- _Requisito 1_: Repite literalmente el pasaje del texto sobre enfermedades de las orquídeas que va desde "Enfermedades de las" hasta "medio poco apropiado.", incluido este último.
- _Requisito 2_: Enumera los agentes que, según el texto sobre enfermedades de las orquídeas, causan a veces dichas enfermedades.

- _Fragmento del documento_:
____

Enfermedades de las orquídeas
No son muchas las enfermedades que atacan a las orquídeas, y por lo general se deben a condiciones desfavorables. A veces son causadas por virus, bacterias y hongos, pero las orquídeas son las más susceptibles de contraerlos cuando se han debilitado por un medio poco apropiado.
Algunas enfermedades se caracterizan por manchas, que hacen cambiar de color a los bulbos y las hojas. Casi siempre se deben a temperaturas muy altas, o a demasiada humedad durante los periodos de reposo. También hay manchas que se producen por quemaduras de sol, pero no pueden considerarse como enfermedad. Estas manchas no desaparecen pero tampoco se extienden.
Las plantas a veces se pudren cuando el drenaje alrededor de la base de los bulbos no es adecuado. El área se vuelve semitransparente, luego se va oscureciendo y toma una textura esponjosa. El remedio es cortar la porción enferma, y cubrir con un polvo contra los hongos. Después la planta se cuelga en el aire hasta que se seque.
Ocurre a veces que la planta se pudre, pero en forma distinta a la anterior. La misma área se va secando, y se endurece como si fuera madera. Este enfermedad y la anterior pueden deberse a exceso de humedad y de frío.
Cuando se vean manchas o cualquier otra señal de enfermedad, lo mejor es aislar la planta. Si las manchas no son producto del exceso de sol, debe cortarse el área afectada para que la enfermedad no se extienda, y usar algún producto especial. Si el problema es más serio, lo más recomendable es consultar a un experto antes de que la enfermedad se propague por el resto de la planta.

____

- _Registros proporcionados_:
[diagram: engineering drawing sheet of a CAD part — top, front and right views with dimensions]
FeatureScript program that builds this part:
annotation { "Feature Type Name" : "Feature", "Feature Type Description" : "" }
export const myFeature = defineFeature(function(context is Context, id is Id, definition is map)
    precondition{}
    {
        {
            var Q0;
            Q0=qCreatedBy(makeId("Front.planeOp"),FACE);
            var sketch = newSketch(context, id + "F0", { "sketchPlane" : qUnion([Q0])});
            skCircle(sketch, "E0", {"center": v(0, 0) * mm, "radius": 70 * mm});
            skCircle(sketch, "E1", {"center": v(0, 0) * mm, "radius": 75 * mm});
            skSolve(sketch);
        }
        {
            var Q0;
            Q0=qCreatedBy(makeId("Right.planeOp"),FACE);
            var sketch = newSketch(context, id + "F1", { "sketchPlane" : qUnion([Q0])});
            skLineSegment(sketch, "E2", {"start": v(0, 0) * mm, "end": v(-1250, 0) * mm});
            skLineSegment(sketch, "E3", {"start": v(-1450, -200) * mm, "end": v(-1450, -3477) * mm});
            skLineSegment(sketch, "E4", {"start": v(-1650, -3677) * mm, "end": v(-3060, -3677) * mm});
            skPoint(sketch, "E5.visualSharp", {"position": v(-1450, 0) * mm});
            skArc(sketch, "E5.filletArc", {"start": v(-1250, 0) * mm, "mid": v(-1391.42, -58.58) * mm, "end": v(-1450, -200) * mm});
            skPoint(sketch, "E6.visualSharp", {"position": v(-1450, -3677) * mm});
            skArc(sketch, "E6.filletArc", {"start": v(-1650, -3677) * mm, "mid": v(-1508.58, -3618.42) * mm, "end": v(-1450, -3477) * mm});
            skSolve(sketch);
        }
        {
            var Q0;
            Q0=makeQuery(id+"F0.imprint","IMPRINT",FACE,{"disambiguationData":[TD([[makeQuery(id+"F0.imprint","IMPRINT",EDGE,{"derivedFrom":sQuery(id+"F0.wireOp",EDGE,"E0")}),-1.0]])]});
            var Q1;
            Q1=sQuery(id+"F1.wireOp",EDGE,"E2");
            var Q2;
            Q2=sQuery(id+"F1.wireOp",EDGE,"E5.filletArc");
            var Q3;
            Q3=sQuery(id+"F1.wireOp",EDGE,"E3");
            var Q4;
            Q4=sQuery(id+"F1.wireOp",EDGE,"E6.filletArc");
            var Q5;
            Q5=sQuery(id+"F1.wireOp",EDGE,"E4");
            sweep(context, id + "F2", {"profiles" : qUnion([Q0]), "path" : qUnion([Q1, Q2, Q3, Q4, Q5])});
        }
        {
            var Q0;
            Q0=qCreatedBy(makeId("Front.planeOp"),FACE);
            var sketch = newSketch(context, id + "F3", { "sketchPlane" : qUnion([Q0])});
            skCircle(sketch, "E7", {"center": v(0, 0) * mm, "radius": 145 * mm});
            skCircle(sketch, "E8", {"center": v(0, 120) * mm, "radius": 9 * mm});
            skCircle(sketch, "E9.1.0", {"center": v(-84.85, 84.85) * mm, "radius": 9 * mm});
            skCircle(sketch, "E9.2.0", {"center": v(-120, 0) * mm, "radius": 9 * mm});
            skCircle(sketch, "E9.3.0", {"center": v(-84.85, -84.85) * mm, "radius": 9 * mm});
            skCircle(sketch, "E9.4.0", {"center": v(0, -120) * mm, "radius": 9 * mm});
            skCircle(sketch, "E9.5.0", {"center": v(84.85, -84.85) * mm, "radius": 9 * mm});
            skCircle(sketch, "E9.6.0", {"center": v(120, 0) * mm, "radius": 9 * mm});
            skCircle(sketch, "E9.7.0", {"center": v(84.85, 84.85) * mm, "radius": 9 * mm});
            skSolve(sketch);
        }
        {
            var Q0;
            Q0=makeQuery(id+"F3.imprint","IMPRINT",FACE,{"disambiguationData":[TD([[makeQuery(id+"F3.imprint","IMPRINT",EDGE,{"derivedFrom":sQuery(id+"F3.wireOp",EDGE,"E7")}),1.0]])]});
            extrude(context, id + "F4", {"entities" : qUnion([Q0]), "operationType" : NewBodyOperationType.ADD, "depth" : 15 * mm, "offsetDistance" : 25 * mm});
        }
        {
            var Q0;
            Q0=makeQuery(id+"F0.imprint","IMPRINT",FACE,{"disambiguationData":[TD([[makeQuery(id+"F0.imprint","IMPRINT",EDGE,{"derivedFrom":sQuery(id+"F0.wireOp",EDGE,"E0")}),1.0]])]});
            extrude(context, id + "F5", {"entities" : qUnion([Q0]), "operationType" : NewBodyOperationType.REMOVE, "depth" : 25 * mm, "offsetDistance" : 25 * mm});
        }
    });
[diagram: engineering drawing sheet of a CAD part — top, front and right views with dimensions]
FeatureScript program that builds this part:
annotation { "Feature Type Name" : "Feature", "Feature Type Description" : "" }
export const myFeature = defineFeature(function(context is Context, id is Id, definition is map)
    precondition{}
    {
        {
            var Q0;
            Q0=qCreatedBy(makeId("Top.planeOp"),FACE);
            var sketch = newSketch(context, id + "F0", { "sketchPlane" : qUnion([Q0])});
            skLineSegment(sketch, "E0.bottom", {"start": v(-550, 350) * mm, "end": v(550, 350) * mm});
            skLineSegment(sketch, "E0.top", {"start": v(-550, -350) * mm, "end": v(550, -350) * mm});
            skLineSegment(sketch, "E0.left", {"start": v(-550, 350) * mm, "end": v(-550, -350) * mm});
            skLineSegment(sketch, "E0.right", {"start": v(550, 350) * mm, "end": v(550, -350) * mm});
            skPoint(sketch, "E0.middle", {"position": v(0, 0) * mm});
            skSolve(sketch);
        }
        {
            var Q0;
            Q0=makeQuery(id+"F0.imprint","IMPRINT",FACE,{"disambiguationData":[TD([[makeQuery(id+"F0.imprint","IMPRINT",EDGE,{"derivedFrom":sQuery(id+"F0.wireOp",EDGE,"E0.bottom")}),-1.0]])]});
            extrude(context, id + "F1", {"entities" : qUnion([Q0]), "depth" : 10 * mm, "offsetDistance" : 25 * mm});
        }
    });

____

- _Resultado 1_:
Enfermedades de las orquídeas
No son muchas las enfermedades que atacan a las orquídeas, y por lo general se deben a condiciones desfavorables. A veces son causadas por virus, bacterias y hongos, pero las orquídeas son las más susceptibles de contraerlos cuando se han debilitado por un medio poco apropiado.

- _Resultado 2_:
- Virus
- Bacterias
- Hongos